À l'audience, ce meilleur ouvrier de France s'était efforcé de se présenter en humble artisan désintéressé par l'argent et seulement motivé par l'amour de son art, "le plaisir de travailler, de faire des belles choses".
"Quand je suis arrivé il y quarante ans dans le faubourg Saint-Antoine, c'était des copies, des copies, des copies. Ce genre de chaises, on en faisait toute la journée", avait expliqué le maître menuisier de 69 ans.
Des chaises vendues au château de Versailles
Le duo a empoché près de 1,2 million d'euros de commissions. Les galeries et maisons d'enchères bien davantage encore, qui ont vendu en ignorance de cause, mais avec des marges mirifiques, ces meubles au château de Versailles ou à des milliardaires.
Accusée d'avoir procédé à des vérifications insuffisantes, la prestigieuse galerie d'antiquaires Kraemer a été relaxée. Le parquet avait requis à son encontre une amende de 700.000 euros.
Près de la moitié des faux de ces personnes ont été acquis via divers canaux par le château de Versailles, engagé depuis les années 1950 à rééquiper le monument vidé de son précieux mobilier par la Révolution française.

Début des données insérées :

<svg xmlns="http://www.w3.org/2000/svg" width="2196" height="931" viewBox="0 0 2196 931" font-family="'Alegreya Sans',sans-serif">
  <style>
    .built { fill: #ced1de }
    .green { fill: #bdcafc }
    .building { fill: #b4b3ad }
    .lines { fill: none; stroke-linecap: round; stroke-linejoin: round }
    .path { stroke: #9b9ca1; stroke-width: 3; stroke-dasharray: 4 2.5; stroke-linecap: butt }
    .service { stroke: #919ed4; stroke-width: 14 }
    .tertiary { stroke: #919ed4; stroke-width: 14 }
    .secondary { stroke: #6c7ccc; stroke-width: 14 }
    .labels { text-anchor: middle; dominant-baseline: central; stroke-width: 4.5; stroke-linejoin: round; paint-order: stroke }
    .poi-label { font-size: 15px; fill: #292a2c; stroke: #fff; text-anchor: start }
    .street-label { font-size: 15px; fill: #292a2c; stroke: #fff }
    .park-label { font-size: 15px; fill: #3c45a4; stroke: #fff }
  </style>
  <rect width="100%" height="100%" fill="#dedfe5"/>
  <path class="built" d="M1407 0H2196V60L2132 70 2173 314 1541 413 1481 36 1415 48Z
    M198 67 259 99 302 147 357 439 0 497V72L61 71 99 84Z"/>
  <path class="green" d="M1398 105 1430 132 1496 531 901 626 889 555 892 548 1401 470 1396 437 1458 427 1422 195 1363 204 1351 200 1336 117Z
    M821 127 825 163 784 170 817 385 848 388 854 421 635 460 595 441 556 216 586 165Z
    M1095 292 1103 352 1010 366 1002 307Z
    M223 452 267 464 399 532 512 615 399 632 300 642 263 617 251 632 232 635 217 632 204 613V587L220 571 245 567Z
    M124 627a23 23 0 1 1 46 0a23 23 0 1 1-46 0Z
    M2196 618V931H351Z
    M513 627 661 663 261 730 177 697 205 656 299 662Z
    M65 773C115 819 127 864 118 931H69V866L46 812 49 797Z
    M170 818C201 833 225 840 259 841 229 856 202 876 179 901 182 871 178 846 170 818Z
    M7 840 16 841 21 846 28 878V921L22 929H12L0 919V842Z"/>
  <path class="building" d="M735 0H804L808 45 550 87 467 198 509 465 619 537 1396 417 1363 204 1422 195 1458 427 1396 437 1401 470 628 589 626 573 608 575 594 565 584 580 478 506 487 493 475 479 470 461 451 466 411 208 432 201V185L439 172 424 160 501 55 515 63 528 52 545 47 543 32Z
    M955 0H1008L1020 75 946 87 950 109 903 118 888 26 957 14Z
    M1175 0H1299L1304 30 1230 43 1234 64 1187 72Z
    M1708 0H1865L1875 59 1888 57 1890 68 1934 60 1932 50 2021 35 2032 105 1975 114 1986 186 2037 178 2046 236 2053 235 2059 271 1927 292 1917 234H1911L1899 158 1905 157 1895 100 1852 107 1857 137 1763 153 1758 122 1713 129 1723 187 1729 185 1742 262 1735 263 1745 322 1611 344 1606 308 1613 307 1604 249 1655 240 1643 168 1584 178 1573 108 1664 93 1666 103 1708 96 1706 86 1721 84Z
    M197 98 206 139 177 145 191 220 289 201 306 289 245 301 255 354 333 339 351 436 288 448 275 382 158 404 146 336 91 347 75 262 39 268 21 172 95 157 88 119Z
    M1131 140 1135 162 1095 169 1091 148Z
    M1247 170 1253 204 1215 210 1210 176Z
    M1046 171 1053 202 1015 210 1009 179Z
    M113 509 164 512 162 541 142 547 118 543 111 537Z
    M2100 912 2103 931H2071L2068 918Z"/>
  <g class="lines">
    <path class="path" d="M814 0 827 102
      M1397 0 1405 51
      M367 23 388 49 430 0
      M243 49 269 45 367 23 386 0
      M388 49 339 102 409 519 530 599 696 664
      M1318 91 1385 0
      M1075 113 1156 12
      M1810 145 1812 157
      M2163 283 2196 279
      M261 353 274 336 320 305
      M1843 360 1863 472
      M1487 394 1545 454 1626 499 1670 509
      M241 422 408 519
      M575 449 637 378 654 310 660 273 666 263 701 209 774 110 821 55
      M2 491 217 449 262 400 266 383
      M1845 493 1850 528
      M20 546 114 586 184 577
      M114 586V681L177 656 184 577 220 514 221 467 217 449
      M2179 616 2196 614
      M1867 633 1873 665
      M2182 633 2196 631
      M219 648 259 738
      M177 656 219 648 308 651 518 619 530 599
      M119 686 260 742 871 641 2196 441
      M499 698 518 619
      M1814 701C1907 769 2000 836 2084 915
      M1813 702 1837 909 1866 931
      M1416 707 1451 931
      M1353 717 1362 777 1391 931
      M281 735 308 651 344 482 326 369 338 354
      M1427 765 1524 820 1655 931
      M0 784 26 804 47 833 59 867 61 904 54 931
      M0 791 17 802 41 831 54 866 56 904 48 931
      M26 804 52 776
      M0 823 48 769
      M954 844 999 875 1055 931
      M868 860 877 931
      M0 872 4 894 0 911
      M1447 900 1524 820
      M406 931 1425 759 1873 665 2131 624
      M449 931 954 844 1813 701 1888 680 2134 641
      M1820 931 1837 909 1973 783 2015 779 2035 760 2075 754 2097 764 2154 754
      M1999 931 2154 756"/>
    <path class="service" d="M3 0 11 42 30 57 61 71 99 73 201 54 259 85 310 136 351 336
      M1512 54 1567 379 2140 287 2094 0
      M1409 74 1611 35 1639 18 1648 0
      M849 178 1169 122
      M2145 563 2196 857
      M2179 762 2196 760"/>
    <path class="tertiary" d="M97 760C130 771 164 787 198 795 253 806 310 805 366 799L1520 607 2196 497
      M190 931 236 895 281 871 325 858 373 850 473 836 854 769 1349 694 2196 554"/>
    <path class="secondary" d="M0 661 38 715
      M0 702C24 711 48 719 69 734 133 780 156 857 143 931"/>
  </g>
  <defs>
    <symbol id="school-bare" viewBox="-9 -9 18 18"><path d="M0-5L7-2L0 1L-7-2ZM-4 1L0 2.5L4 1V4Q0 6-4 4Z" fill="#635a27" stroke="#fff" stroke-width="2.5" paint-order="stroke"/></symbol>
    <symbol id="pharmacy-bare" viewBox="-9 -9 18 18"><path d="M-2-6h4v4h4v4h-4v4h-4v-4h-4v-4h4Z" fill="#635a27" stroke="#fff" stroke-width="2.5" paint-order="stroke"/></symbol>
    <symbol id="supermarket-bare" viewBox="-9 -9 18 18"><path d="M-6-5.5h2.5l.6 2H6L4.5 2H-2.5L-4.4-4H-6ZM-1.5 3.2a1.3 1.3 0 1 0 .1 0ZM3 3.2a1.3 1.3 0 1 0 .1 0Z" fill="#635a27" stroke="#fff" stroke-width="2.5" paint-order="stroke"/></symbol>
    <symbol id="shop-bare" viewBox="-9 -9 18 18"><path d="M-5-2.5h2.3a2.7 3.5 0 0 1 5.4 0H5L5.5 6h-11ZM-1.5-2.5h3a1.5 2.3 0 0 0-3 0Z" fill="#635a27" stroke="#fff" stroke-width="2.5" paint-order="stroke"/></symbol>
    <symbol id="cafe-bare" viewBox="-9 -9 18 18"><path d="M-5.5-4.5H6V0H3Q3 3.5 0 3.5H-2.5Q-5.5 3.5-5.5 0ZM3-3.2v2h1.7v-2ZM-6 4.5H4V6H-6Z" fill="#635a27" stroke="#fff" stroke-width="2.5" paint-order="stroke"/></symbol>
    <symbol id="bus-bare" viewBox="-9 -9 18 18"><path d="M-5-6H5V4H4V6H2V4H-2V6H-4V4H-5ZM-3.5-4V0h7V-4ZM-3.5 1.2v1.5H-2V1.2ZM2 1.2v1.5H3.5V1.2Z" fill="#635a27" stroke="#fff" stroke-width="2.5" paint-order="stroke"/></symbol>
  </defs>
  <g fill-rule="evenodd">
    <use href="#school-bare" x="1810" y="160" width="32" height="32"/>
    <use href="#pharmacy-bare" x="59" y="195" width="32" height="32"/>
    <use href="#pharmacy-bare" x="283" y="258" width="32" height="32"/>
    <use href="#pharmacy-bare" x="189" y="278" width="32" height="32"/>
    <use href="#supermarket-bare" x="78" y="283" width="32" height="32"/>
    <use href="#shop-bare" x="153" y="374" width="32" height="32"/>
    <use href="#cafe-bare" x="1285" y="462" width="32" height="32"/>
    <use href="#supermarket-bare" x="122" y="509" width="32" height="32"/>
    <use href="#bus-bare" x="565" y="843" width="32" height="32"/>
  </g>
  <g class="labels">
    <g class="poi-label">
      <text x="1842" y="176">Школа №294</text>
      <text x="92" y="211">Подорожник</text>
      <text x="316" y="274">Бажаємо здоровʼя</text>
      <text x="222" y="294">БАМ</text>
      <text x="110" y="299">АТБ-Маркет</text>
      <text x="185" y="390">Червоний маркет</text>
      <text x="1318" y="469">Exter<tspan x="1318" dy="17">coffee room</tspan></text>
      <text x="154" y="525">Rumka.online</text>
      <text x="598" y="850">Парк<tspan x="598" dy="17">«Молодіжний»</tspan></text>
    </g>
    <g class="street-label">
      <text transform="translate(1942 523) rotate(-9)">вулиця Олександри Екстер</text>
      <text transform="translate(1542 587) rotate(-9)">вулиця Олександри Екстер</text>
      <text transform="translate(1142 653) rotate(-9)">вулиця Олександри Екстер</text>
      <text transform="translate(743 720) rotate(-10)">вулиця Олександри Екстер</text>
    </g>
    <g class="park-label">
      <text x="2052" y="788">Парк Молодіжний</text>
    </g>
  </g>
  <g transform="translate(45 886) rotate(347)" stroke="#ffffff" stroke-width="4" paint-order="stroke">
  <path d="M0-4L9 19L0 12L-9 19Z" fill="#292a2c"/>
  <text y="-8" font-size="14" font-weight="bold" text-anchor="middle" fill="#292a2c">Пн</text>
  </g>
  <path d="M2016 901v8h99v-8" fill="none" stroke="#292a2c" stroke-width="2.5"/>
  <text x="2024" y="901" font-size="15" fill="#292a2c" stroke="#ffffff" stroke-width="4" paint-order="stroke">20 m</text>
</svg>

Longue de huit ans, l'information judiciaire avait abouti à un non-lieu pour la plupart des intermédiaires entre les faussaires et les acheteurs finaux, estimant qu'ils avaient été dupés par la renommée de Bill Pallot. Un choix qui avait mené les avocats de la galerie Kraemer à fustiger une "incohérence" de traitement.
Une découverte fortuite
La supercherie n'a été découverte que par accident, à l'occasion d'une enquête sur les revenus d'un couple de Portugais résidant dans le Val-d'Oise et qui blanchissait l'argent de Bruno Desnoues.
Le tribunal a acté le partage de la responsabilité des intérêts civils entre Bill Pallot, Bruno Desnoues et le château.
Dénonçant "les manoeuvres particulièrement diaboliques" des deux principaux prévenus, l'avocate du château de Versailles Me Corinne Hershkovitch a déploré "un trafic aux mains propres, en col blanc", pour lequel "quand on est pris la main dans le sac, on n'est pas condamné à très cher".
"On se dit qu'on n'est pas protégé pour l'avenir", a-t-elle ajouté.
Bill Pallot a considéré le jugement "financièrement un peu dur", même s'il se satisfait que son appartement ne soit pas saisi, contre l'avis du procureur, et est soulagé de ne pas retourner en prison, ayant déjà passé quatre mois en détention provisoire en 2016.